We are committed to fostering the development of researchers. The BMC Research Development Grant scheme provides a platform for early and mid-career researchers to develop an independent program of research, and build the next generation of exceptional researchers within brain and mind sciences. This year the grants were awarded to five high-performing researchers:
Dr Jacob Crouse
Project - The dynamics of mood, light, and activity: Ambulatory circadian monitoring of young people with emerging mood disorders.
Dr Sicong Tu
Project - Novel MR imaging to characterise progressive thalamic changes in neurodegenerative disorders.
Dr Camillar Hoyos
Project - Digital sleep therapy to enhance psychological outcomes in older adults with subjective cognitive impairment and insomnia disorder.
Dr Mariano Cabezas
Project - Understanding Alzheimer’s disease with deep learning and neuroimaging.
Dr Timothy Couttas
Project - Tracking lipidomic response with ageing and cognitive decline to identify novel markers for dementia.
The Excellence and Impact awards were established to celebrate excellence in research conducted by early and mid-career researchers. The prizes for impactful publications in 2020 were awarded to:
Nikki-Anne Wilson, PhD candidate - Doi 10.1016/j.cognition.2020.104321
Investigated social simulation across dementia syndromes to identify associations between social simulation capacity and clinical and neural profiles.
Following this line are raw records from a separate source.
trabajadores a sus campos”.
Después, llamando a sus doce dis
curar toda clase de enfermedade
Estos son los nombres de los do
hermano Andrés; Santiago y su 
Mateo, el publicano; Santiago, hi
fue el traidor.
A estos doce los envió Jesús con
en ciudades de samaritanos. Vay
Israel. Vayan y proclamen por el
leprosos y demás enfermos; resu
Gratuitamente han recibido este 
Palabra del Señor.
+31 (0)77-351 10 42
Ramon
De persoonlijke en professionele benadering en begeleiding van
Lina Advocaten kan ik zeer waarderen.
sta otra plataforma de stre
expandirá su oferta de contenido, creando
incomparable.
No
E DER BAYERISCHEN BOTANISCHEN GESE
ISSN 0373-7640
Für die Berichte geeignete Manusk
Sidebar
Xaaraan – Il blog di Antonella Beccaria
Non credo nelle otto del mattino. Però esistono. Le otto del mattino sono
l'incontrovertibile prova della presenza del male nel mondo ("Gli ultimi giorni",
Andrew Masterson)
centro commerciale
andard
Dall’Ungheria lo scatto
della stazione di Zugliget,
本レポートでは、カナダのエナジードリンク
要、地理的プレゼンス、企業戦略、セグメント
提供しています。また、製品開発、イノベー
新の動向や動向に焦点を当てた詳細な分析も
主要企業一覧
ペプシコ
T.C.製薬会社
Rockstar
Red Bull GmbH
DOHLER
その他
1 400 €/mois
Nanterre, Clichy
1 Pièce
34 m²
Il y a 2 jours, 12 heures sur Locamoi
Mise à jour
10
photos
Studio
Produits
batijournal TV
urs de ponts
Eleanor Drummond, Bluesand research fellow - Doi 10.1093/brain/awaa223
Described all of the proteins that directly interact with phosphorylated tau in human Alzheimer’s disease brain tissue for the first time. The study provided a major step forward in the understanding about how tau causes toxicity in neurodegenerative diseases and the specific protein interactions that can be therapeutically targeted to prevent this toxicity.
Jinglei Lv, Senior lecturer - Doi 10.1038/s41380-020-00882-5
Proposed a novel normative method to model the heterogeneity of grey matter and white matter changes in Schizophrenia.
Dylan Pickering, research assistant - Doi.org/10.1037/adb0000676
Described a systematic, consumer-oriented process to develop the first psychometric instrument that assesses multiple dimensions of recovery in Gambling Disorder.
David Foxe, PhD candidate - Doi.org/10.1016/j.cortex.2020.08.018
Characterised visuospatial short-term and working memory profiles of the three Primary Progressive Aphasia (PPA) variants in a single study for the first time; and determined the neural mechanisms underlying performance differences.